[Collected data]
=== Begin Enclosure ===

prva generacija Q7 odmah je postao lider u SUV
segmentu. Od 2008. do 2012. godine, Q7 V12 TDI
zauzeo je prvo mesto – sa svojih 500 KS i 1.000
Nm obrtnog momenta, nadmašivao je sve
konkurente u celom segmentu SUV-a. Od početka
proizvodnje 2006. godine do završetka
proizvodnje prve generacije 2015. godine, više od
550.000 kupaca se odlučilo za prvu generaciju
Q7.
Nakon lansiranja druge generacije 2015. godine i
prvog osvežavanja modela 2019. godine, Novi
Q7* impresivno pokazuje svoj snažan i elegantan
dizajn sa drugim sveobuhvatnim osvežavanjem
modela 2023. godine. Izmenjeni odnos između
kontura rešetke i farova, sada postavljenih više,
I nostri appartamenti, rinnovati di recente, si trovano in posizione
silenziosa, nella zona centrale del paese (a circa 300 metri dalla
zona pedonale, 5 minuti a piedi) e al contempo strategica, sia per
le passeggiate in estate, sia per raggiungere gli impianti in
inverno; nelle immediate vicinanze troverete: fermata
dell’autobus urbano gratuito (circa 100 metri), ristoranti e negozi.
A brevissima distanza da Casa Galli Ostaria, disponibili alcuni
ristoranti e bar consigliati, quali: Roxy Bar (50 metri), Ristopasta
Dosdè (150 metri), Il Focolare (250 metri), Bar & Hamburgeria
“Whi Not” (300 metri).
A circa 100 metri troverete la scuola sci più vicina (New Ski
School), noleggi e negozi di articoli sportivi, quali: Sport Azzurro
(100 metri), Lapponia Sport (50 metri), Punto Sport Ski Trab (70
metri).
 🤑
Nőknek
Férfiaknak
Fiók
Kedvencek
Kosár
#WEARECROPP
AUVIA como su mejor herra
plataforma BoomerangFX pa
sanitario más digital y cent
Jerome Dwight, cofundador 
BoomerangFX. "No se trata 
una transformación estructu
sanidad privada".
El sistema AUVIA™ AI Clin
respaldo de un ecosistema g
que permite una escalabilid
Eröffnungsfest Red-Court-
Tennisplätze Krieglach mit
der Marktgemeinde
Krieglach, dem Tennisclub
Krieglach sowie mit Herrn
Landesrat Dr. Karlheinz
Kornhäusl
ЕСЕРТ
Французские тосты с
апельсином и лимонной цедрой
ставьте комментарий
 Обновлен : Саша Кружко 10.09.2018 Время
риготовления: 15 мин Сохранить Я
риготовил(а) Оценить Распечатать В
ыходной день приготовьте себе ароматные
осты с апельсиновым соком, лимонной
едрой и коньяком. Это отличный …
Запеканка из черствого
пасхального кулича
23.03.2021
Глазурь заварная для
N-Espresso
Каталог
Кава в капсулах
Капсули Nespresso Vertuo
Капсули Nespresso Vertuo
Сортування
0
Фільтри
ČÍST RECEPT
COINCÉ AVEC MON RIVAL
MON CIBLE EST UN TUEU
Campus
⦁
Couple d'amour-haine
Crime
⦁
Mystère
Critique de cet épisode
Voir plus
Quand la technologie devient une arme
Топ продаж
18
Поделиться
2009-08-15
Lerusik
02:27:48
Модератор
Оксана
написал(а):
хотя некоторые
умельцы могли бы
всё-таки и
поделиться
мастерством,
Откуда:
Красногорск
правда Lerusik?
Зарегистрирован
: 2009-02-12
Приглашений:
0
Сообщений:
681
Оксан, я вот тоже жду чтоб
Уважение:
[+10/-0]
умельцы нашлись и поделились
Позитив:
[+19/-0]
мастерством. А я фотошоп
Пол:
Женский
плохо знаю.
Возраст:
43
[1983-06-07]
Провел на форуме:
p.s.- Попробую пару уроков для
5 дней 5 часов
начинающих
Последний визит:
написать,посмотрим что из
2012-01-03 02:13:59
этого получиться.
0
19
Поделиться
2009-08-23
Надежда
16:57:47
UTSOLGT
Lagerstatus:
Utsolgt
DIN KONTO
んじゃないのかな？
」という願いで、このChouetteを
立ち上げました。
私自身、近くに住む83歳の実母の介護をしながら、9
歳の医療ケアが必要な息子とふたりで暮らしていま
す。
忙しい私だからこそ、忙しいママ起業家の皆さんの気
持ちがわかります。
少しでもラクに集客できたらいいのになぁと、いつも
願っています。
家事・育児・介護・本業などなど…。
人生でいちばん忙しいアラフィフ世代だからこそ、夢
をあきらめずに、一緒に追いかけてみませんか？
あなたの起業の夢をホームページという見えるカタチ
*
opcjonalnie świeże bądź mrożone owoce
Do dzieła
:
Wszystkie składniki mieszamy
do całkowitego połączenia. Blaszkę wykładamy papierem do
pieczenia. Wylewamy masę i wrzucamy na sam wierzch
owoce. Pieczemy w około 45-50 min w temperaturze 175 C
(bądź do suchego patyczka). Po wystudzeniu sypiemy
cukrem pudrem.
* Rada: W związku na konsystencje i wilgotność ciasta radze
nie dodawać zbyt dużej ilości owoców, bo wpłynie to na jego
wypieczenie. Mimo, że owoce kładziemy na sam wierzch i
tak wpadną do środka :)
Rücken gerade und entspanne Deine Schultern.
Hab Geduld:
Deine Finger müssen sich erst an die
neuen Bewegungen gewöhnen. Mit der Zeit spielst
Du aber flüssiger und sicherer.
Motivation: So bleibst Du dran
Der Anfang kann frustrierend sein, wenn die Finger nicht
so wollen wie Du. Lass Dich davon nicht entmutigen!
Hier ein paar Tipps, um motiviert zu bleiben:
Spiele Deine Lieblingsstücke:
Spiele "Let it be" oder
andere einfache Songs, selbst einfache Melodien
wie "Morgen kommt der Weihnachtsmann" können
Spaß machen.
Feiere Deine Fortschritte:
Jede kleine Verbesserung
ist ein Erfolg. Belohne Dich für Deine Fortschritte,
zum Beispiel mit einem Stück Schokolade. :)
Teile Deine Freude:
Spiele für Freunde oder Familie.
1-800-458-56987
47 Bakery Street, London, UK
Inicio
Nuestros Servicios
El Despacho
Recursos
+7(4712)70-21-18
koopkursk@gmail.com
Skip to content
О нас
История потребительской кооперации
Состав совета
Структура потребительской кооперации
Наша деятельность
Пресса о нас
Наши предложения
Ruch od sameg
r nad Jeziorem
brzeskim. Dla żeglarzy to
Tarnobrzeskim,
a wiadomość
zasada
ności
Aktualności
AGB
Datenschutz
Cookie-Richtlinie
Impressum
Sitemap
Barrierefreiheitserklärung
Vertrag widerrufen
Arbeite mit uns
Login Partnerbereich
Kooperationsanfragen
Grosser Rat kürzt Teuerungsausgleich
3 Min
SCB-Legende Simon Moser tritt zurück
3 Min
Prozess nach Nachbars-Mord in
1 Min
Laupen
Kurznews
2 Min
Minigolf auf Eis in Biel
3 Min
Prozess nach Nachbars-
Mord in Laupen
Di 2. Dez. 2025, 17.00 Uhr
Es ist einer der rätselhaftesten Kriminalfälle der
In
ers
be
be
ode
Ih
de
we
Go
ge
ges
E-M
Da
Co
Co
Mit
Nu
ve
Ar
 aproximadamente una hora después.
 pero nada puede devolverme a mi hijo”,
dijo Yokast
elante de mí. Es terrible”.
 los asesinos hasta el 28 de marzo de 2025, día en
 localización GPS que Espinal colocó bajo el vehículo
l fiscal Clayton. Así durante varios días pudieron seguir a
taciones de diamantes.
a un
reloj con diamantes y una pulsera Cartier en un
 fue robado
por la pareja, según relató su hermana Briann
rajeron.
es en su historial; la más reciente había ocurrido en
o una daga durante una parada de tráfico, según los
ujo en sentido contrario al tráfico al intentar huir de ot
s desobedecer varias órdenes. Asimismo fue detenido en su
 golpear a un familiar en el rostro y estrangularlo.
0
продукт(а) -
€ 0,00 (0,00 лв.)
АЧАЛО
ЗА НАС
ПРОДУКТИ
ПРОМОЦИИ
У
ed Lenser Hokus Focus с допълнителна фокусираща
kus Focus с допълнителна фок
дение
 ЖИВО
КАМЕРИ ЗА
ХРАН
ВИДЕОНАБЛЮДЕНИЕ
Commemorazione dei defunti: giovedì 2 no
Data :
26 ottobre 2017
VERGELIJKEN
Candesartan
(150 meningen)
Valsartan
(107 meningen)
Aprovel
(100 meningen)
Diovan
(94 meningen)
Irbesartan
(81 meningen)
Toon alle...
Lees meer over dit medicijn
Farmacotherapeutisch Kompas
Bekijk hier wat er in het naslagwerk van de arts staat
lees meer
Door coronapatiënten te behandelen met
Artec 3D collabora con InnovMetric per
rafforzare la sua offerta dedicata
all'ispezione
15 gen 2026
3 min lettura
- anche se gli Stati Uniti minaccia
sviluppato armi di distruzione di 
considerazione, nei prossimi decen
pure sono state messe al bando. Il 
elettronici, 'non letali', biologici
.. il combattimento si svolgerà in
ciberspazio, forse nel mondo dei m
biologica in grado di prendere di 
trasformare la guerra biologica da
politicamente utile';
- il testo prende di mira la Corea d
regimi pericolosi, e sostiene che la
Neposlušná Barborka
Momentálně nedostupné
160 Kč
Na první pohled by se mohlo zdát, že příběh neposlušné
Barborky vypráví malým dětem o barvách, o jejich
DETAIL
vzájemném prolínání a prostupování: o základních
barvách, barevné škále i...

=== End Enclosure ===

**The task:** Copy the entries above exactly, but only from the line holding "Q7* impresivno pokazuje" through the line holding "School), noleggi e", both included.

**Task solution:**
Q7* impresivno pokazuje svoj snažan i elegantan
dizajn sa drugim sveobuhvatnim osvežavanjem
modela 2023. godine. Izmenjeni odnos između
kontura rešetke i farova, sada postavljenih više,
I nostri appartamenti, rinnovati di recente, si trovano in posizione
silenziosa, nella zona centrale del paese (a circa 300 metri dalla
zona pedonale, 5 minuti a piedi) e al contempo strategica, sia per
le passeggiate in estate, sia per raggiungere gli impianti in
inverno; nelle immediate vicinanze troverete: fermata
dell’autobus urbano gratuito (circa 100 metri), ristoranti e negozi.
A brevissima distanza da Casa Galli Ostaria, disponibili alcuni
ristoranti e bar consigliati, quali: Roxy Bar (50 metri), Ristopasta
Dosdè (150 metri), Il Focolare (250 metri), Bar & Hamburgeria
“Whi Not” (300 metri).
A circa 100 metri troverete la scuola sci più vicina (New Ski
School), noleggi e negozi di articoli sportivi, quali: Sport Azzurro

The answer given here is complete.